EXERCISE:
Copy out every line of the listing below that contains the string "const".

EXTRACTED RECORDS:
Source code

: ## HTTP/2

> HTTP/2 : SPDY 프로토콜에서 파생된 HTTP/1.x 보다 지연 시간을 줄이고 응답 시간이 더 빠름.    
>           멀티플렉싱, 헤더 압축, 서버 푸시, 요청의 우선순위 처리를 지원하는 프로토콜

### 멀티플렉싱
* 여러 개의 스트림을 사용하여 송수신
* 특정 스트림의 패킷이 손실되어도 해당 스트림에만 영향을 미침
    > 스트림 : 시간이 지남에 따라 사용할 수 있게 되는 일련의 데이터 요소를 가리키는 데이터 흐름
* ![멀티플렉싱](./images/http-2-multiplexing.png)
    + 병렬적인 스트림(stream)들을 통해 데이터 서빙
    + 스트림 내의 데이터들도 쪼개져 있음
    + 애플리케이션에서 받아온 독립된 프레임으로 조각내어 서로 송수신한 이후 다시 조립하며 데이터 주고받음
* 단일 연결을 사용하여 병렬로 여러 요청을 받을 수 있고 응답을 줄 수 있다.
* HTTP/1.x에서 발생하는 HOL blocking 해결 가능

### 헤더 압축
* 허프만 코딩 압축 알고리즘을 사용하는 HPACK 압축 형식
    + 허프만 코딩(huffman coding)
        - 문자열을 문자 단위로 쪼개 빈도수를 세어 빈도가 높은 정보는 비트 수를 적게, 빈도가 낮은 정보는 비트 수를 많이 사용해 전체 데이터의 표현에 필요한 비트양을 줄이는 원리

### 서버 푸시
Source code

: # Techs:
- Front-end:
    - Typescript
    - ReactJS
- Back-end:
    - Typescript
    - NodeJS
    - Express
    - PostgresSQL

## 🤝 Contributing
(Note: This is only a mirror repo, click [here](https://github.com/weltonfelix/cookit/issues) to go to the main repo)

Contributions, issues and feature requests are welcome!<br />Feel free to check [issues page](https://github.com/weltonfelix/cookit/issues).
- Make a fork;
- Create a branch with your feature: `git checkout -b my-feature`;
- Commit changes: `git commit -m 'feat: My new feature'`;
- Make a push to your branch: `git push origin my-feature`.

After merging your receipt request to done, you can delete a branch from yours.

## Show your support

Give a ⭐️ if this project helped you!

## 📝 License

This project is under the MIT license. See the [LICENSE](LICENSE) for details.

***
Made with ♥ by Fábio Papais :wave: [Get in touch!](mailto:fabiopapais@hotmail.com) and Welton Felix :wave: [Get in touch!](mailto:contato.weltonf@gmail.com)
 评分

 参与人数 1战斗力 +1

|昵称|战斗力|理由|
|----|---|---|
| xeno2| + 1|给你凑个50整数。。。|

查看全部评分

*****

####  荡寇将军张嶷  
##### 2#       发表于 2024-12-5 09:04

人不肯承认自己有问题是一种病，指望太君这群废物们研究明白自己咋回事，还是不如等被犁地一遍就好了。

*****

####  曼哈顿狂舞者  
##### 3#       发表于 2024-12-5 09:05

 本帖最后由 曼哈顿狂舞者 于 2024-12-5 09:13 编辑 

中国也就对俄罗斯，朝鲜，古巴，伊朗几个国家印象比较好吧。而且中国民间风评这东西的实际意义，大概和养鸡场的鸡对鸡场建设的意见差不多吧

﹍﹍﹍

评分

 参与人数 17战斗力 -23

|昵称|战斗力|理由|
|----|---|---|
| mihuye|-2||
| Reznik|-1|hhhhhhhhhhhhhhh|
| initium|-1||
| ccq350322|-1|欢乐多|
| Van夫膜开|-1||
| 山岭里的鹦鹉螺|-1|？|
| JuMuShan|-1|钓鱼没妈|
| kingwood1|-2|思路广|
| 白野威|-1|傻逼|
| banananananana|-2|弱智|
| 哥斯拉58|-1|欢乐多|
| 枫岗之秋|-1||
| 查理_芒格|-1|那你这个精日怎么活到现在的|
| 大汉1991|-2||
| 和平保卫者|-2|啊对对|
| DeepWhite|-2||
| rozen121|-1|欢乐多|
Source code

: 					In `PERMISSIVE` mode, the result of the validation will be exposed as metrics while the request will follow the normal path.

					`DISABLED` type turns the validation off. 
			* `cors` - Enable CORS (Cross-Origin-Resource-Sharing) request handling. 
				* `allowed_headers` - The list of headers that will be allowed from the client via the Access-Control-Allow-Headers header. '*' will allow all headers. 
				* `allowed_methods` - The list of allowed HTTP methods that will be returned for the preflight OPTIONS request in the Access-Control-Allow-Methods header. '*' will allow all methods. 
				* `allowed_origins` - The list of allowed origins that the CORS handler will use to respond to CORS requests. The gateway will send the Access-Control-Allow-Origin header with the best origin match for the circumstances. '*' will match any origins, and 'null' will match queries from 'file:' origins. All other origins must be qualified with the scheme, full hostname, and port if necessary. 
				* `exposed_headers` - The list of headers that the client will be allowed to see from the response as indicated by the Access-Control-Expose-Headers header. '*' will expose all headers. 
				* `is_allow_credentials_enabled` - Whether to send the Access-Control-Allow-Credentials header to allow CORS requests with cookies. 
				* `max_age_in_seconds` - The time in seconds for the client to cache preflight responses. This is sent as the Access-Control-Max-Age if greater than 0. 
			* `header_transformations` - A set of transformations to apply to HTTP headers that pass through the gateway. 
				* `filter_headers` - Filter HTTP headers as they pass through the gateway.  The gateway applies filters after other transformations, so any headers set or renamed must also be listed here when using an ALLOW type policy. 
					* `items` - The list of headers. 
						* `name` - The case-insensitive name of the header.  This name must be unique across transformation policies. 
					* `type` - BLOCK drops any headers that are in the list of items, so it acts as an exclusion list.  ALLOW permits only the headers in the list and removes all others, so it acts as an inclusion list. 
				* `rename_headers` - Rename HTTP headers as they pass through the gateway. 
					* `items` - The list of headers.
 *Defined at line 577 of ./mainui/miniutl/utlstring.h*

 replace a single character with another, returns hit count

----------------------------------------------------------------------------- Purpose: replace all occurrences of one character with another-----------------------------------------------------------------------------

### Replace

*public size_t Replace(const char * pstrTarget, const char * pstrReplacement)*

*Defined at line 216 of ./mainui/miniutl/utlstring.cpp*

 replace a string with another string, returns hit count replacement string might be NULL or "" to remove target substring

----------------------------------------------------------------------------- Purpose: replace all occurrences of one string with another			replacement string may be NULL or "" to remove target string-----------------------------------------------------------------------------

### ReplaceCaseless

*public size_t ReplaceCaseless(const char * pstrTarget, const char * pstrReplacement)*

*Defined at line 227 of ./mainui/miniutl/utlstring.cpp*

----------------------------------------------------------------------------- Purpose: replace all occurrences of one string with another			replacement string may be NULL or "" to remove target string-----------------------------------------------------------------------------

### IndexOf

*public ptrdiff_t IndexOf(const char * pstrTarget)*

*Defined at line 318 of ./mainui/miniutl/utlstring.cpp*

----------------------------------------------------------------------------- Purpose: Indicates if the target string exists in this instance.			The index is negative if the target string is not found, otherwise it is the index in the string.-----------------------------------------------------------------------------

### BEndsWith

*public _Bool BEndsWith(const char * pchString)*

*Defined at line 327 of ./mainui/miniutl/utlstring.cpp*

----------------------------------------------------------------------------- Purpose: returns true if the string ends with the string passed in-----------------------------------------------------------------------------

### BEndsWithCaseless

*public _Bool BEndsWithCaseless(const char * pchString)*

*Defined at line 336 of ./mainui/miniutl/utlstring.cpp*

RESPONSE FOR THIS EXERCISE:
*public size_t Replace(const char * pstrTarget, const char * pstrReplacement)*
*public size_t ReplaceCaseless(const char * pstrTarget, const char * pstrReplacement)*
*public ptrdiff_t IndexOf(const char * pstrTarget)*
*public _Bool BEndsWith(const char * pchString)*
*public _Bool BEndsWithCaseless(const char * pchString)*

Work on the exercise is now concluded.